The Federal Reserve does not need to consider additional monetary policy stimulus as the world's largest economy is likely to pick up in coming quarters due to growth in exports and disposable incomes, IMF acting chief John Lipsky said.
A slowdown in growth in the United States and other major economies is likely to be temporary, caused by a spike in energy prices, the acting managing director of the International Monetary Fund told Reuters in an interview.
There is a risk of high unemployment as economic recovery will be slow, and it is appropriate for advanced economies to maintain accommodative monetary policies, Lipsky said.
Our expectation is current US monetary policy is consistent with a return to moderate growth, he said, when asked if the Fed needed to embark on additional quantitative easing.
Lipsky would not be drawn into discussing any details of a proposed second Euro zone bailout of debt-laden Greece.
Lipsky was more cautious in his comments on the IMF involvement in what Euro zone sources say is a new 80-100 billion Euro bailout package now taking shape and which effectively would replace a 110 billion Euro deal agreed only a year ago.
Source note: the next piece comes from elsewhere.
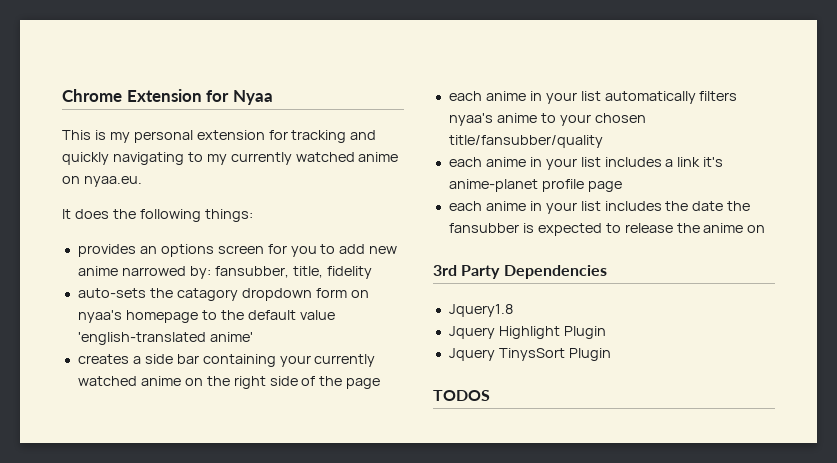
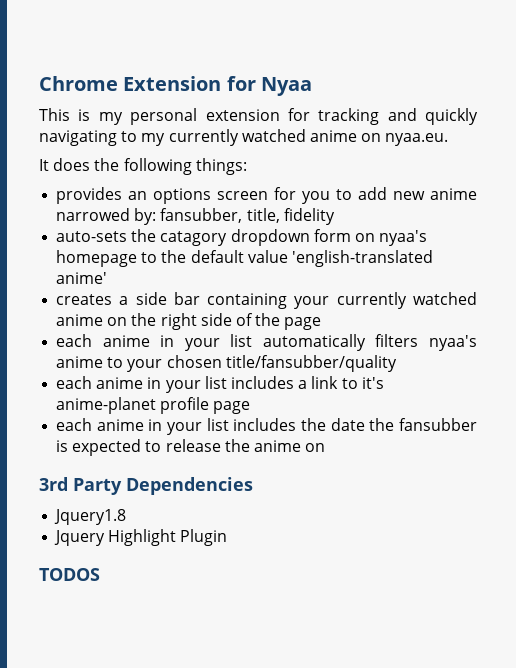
(701, 162) none -> [341,378,358,389] to
[448,348,611,361] // Jquery TinysSort Plugin -> (228, 537) none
He also dismissed as hypothetical the idea that private-sector lenders will voluntarily agree to roll over Greek debt.
When you use the term new program, right now we are talking about bringing the existing program back into good focus, Lipsky said.
”There is a need for the program to be adequately financed and that's being discussed right now. Any of this talk (on Greek debt rollovers) is completely hypothetical”.